The Veterinary Feed Directive, new federal rules that will regulate how antibiotics can be administered to animals in feed and drinking water, goes into effect Jan. 1. 2017.
Among the provisions, the U.S. Food and Drug Administration will require veterinary oversight whenever antibiotics are administered to any animal species through feed or water, even if the animals are not intended for food production.
The following experts can discuss the new rules and implications for livestock and people who work with livestock. They can also discuss federal regulations currently under review that would limit the duration of the amount of antibiotics used.
Paul Morley, veterinarian and professor of epidemiology and infection control in the Department of Clinical Sciences
Dr. Morley is among a handful of experts from across the country who penned a policy paper in 2013 giving guidance on the use of antibiotics for livestock. His research examines patterns of zoonotic and infectious disease occurrence, risk factors, diagnostic tests, and methods of prevention in affected animals. Examples of his research activities include antimicrobial drug use and antimicrobial resistance in cattle and hospitalized animals, and control of nosocomial infections in veterinary hospitals all of which impact the human-animal interface.

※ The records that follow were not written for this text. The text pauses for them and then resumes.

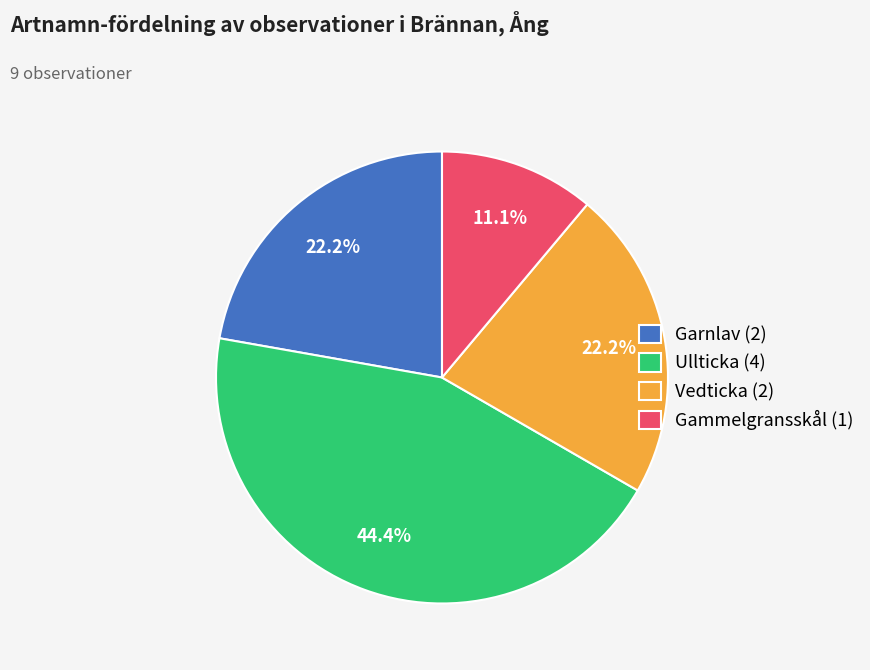

Does any single category account for the majority?

No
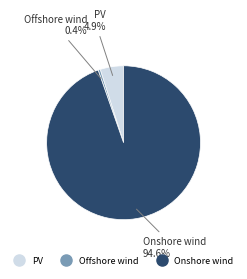

To the nearest percent, what is the combined percentage of Onshore wind and Offshore wind?

95%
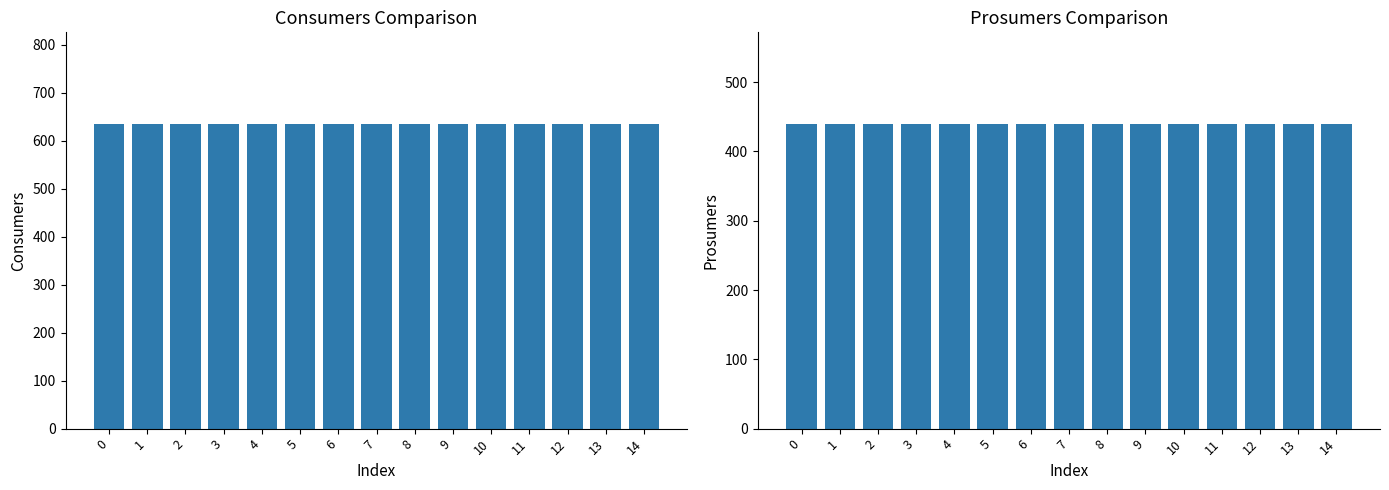

How many data points does each series have?

15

Listen to a December 20, 2016 interview with Dr. Morley on Colorado Public Radio:
Frank Garry, CSU Extension veterinarian and professor, Department of Clinical Sciences, Livestock Medicine and Surgery
Dr. Garry works with livestock producers and veterinarians, with a primary focus on cattle health and management. He oversees a graduate studies program that investigates livestock health and welfare in production settings and is involved in outreach education. His research interests include Johnes Disease control, causes of mortality in adult cattle, livestock worker education, and calf health management.
Robert Callan, veterinarian and professor, Department of Clinical Sciences
Dr. Callan is one of the lead faculty members in the Livestock Medicine and Surgery service at the James L. Voss Veterinary Teaching Hospital. He provides hospital and field veterinary services for cattle, sheep, goats, swine, llamas, and alpacas. His research interests include livestock infectious diseases, and nutritional and metabolic disease.